Records for the exercise:

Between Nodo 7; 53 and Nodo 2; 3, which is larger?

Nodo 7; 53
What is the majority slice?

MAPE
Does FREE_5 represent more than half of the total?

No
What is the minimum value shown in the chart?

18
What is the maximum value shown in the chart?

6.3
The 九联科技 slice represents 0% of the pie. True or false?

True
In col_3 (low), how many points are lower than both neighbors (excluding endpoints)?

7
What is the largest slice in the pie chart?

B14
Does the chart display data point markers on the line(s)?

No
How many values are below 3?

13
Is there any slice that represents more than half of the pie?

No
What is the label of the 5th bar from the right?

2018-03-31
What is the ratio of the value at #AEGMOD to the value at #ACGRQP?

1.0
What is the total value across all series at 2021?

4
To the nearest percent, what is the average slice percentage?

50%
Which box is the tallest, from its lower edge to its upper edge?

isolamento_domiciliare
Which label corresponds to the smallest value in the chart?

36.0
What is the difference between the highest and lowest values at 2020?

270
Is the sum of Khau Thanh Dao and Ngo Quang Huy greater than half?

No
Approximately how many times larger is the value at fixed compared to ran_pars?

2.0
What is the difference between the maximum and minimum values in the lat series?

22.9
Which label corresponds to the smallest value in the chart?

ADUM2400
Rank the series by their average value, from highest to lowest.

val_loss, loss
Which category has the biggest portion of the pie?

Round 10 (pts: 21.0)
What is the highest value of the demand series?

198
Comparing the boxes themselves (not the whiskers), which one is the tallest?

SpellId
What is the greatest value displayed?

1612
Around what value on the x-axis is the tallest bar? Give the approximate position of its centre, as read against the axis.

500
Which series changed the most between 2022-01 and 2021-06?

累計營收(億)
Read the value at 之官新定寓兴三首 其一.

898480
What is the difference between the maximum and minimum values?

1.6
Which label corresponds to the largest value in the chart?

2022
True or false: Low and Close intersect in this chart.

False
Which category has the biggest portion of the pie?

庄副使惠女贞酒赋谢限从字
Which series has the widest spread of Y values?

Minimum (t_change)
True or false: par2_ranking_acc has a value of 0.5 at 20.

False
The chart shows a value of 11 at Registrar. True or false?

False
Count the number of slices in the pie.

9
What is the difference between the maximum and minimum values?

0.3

Directions for this task: Rewrite every nonblank line of the material above as a Markdown table with two columns, Number and Entry. Put a running row count in Number and the line itself in Entry.

Output below:
| Number | Entry |
|---|---|
| 1 | Between Nodo 7; 53 and Nodo 2; 3, which is larger? |
| 2 | Nodo 7; 53 |
| 3 | What is the majority slice? |
| 4 | MAPE |
| 5 | Does FREE_5 represent more than half of the total? |
| 6 | No |
| 7 | What is the minimum value shown in the chart? |
| 8 | 18 |
| 9 | What is the maximum value shown in the chart? |
| 10 | 6.3 |
| 11 | The 九联科技 slice represents 0% of the pie. True or false? |
| 12 | True |
| 13 | In col_3 (low), how many points are lower than both neighbors (excluding endpoints)? |
| 14 | 7 |
| 15 | What is the largest slice in the pie chart? |
| 16 | B14 |
| 17 | Does the chart display data point markers on the line(s)? |
| 18 | No |
| 19 | How many values are below 3? |
| 20 | 13 |
| 21 | Is there any slice that represents more than half of the pie? |
| 22 | No |
| 23 | What is the label of the 5th bar from the right? |
| 24 | 2018-03-31 |
| 25 | What is the ratio of the value at #AEGMOD to the value at #ACGRQP? |
| 26 | 1.0 |
| 27 | What is the total value across all series at 2021? |
| 28 | 4 |
| 29 | To the nearest percent, what is the average slice percentage? |
| 30 | 50% |
| 31 | Which box is the tallest, from its lower edge to its upper edge? |
| 32 | isolamento_domiciliare |
| 33 | Which label corresponds to the smallest value in the chart? |
| 34 | 36.0 |
| 35 | What is the difference between the highest and lowest values at 2020? |
| 36 | 270 |
| 37 | Is the sum of Khau Thanh Dao and Ngo Quang Huy greater than half? |
| 38 | No |
| 39 | Approximately how many times larger is the value at fixed compared to ran_pars? |
| 40 | 2.0 |
| 41 | What is the difference between the maximum and minimum values in the lat series? |
| 42 | 22.9 |
| 43 | Which label corresponds to the smallest value in the chart? |
| 44 | ADUM2400 |
| 45 | Rank the series by their average value, from highest to lowest. |
| 46 | val_loss, loss |
| 47 | Which category has the biggest portion of the pie? |
| 48 | Round 10 (pts: 21.0) |
| 49 | What is the highest value of the demand series? |
| 50 | 198 |
| 51 | Comparing the boxes themselves (not the whiskers), which one is the tallest? |
| 52 | SpellId |
| 53 | What is the greatest value displayed? |
| 54 | 1612 |
| 55 | Around what value on the x-axis is the tallest bar? Give the approximate position of its centre, as read against the axis. |
| 56 | 500 |
| 57 | Which series changed the most between 2022-01 and 2021-06? |
| 58 | 累計營收(億) |
| 59 | Read the value at 之官新定寓兴三首 其一. |
| 60 | 898480 |
| 61 | What is the difference between the maximum and minimum values? |
| 62 | 1.6 |
| 63 | Which label corresponds to the largest value in the chart? |
| 64 | 2022 |
| 65 | True or false: Low and Close intersect in this chart. |
| 66 | False |
| 67 | Which category has the biggest portion of the pie? |
| 68 | 庄副使惠女贞酒赋谢限从字 |
| 69 | Which series has the widest spread of Y values? |
| 70 | Minimum (t_change) |
| 71 | True or false: par2_ranking_acc has a value of 0.5 at 20. |
| 72 | False |
| 73 | The chart shows a value of 11 at Registrar. True or false? |
| 74 | False |
| 75 | Count the number of slices in the pie. |
| 76 | 9 |
| 77 | What is the difference between the maximum and minimum values? |
| 78 | 0.3 |